Google took the more useful bits of Facebook and Twitter, added a couple clever things and came up with a Facebook/Twitter for grown-ups.
After you activate Buzz on your gmail account, it will automatically “connect” you to anybody with whom you have a chat or you exchange some volume of mail. Posts are received in gmail, so it is completely integrated with mail and the other apps. Any post becomes a conversation, or a thread, when people post comments to it. Whenever someone makes a comment on a post that you are following, it goes back up to the top of the list (clever). It is, however, not like Google Wave because you cannot edit someone else’s post, only respond to it. I think that’s fine, it is not supposed to replace wikis, and it is equally suited to twitter-style one line posts or long conversations that can contain multiple media and span several days or months.
The most powerful feature, for me, is a sophisticated filter, like the one that filters spam in gmail. It allows you to stop following a thread without blocking a poster. You teach it what you want to see and what you don’t, and it will rate the posts on how relevant they should be to you. I think the net result will be that it will cut down a lot of noise and let the signal come through. At Google’s introduction of Buzz, someone (I think it was Bradley Horowitz) said that they were more concerned with productivity than friends, and I think it shows in the features and it will help a lot in the enterprise. I find it nice that I can specify that I am interested in someone’s posts when they talk about certain topics, but I don’t really want to be interrupted to read what they are having for breakfast.
It also has a fairly simple but effective privacy control, which appears to have been done in reaction to the blunders of Facebook. Google can monetize the information they will gather from the traffic without having to resell it to advertisers, so they can run circles around Facebook. There are still some potential issues, however, in particular in the way that it can establish connections automatically and make them visible without the user necessarily realizing it.
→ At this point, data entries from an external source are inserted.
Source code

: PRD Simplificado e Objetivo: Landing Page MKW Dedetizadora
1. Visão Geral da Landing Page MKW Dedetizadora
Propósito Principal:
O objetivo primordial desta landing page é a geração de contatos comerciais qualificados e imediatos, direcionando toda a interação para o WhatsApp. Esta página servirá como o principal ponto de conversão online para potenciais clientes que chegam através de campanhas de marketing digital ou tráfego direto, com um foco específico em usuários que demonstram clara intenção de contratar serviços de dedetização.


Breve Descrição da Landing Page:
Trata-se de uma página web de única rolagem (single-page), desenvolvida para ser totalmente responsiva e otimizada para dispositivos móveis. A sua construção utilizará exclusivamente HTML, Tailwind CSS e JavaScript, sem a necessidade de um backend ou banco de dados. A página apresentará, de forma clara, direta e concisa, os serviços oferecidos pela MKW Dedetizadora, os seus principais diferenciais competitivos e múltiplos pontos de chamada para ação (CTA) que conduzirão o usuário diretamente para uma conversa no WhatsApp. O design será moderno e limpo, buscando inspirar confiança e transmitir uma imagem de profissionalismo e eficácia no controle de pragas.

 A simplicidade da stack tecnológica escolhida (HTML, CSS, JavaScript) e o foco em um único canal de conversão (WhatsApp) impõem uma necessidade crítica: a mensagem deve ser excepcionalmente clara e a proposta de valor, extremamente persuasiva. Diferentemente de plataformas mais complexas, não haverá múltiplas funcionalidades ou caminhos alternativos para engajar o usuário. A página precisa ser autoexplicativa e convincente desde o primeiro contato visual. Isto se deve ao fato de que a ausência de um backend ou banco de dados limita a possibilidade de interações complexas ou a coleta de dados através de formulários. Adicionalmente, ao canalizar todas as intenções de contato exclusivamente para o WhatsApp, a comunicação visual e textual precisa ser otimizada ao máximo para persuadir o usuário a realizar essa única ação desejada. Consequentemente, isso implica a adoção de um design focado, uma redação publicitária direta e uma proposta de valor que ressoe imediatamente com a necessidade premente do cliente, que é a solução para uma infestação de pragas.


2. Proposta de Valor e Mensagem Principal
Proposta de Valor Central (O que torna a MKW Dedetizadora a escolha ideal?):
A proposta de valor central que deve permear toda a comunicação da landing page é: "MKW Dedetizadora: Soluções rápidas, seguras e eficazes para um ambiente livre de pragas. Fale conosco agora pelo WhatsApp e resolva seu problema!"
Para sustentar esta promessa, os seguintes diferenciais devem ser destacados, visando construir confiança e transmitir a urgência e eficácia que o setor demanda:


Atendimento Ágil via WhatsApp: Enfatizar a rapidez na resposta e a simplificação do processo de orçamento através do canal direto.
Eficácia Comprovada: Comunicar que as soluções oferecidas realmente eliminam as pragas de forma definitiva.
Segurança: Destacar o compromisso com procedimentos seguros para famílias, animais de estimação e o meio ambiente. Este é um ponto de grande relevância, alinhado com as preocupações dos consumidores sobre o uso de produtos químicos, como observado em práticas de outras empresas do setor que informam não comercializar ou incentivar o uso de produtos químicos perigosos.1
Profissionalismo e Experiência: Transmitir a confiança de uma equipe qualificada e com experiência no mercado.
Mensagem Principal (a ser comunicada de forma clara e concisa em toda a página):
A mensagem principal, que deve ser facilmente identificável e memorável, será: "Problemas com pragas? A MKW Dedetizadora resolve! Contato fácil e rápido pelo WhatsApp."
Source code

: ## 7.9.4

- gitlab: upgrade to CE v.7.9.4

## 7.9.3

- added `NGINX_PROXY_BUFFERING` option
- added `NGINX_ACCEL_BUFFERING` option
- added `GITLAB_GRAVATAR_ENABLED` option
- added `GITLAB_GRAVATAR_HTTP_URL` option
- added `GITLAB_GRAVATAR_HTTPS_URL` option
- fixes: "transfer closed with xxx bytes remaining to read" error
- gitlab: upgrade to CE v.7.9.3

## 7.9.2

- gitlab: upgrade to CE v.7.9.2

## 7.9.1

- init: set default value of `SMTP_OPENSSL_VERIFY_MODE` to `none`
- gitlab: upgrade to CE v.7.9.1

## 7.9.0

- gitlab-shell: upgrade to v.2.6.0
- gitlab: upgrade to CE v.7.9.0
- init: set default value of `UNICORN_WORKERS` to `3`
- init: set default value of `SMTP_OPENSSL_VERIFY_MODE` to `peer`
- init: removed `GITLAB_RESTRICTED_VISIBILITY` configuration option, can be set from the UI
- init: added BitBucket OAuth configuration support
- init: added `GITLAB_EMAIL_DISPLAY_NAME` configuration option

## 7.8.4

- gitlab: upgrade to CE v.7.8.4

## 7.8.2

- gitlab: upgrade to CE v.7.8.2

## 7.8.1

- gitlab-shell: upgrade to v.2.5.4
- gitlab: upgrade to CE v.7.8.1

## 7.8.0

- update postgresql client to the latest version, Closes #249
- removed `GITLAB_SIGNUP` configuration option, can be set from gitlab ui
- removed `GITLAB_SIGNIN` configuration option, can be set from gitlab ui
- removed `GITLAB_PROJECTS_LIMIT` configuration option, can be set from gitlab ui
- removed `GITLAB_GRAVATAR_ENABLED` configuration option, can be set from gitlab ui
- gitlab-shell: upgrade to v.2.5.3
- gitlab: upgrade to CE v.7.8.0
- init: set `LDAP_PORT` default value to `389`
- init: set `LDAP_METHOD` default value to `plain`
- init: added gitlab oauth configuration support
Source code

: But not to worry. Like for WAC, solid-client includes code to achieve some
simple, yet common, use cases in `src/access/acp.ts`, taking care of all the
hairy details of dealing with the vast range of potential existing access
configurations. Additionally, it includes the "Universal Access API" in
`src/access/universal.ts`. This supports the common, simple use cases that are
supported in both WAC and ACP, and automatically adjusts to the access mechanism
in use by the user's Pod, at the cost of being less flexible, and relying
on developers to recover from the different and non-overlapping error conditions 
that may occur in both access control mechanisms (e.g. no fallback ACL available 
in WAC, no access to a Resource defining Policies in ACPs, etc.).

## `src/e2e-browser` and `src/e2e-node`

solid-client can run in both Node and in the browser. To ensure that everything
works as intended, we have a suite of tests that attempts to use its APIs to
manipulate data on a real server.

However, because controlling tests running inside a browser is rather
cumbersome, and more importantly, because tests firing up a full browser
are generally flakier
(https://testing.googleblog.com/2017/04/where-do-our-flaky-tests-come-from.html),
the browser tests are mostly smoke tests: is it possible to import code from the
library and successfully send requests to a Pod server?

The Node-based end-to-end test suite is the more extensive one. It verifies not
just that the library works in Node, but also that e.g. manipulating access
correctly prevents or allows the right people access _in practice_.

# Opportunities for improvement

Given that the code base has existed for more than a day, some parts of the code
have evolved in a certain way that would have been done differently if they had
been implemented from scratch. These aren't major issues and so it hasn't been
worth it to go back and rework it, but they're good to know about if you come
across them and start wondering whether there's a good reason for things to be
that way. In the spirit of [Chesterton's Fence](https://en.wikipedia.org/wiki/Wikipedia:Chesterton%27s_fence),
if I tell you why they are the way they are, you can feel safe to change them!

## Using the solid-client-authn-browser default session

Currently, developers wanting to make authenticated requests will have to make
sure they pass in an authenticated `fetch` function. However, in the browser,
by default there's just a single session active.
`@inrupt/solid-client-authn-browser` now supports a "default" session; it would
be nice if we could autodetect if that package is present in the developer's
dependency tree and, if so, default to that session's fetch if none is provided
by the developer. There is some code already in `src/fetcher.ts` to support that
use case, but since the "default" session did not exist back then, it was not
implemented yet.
Currently it is only rolled out on gmail, but they made a strong commitment to have it available for enterprise Google Apps domains very quickly. I think it will be very successful there, because a lot of IT departments and old school managers are concerned about Facebook-like social networks, and will attempt to restrict them. Google Buzz will be coming through mail, so it will not be perceived in the same way – or blocked. I think the product will evolve by combining Google Voice, then Google Wave into it. It is probably what they intended to do all along, but they decided to come out with Buzz before they had the time to complete the integration, because they felt they needed to announce their presence in this field. And I think they are going to make a big dent in Facebook and Twitter over time. It will not be good news for people like Socialtext or SocialWok either (update: socialwok will synchronize his conversation feed with Buzz, good news). Of course, as part of the collaborative suite, it will also move the bar higher for Microsoft and IBM, and show that they have a hard time keeping up with today’s pace of software development.
In the short term, it will have less impact because it is only available on gmail, but also because the UI is still a little rough. I am sure they will fix all that in the next few months and that it will really take off in the enterprise.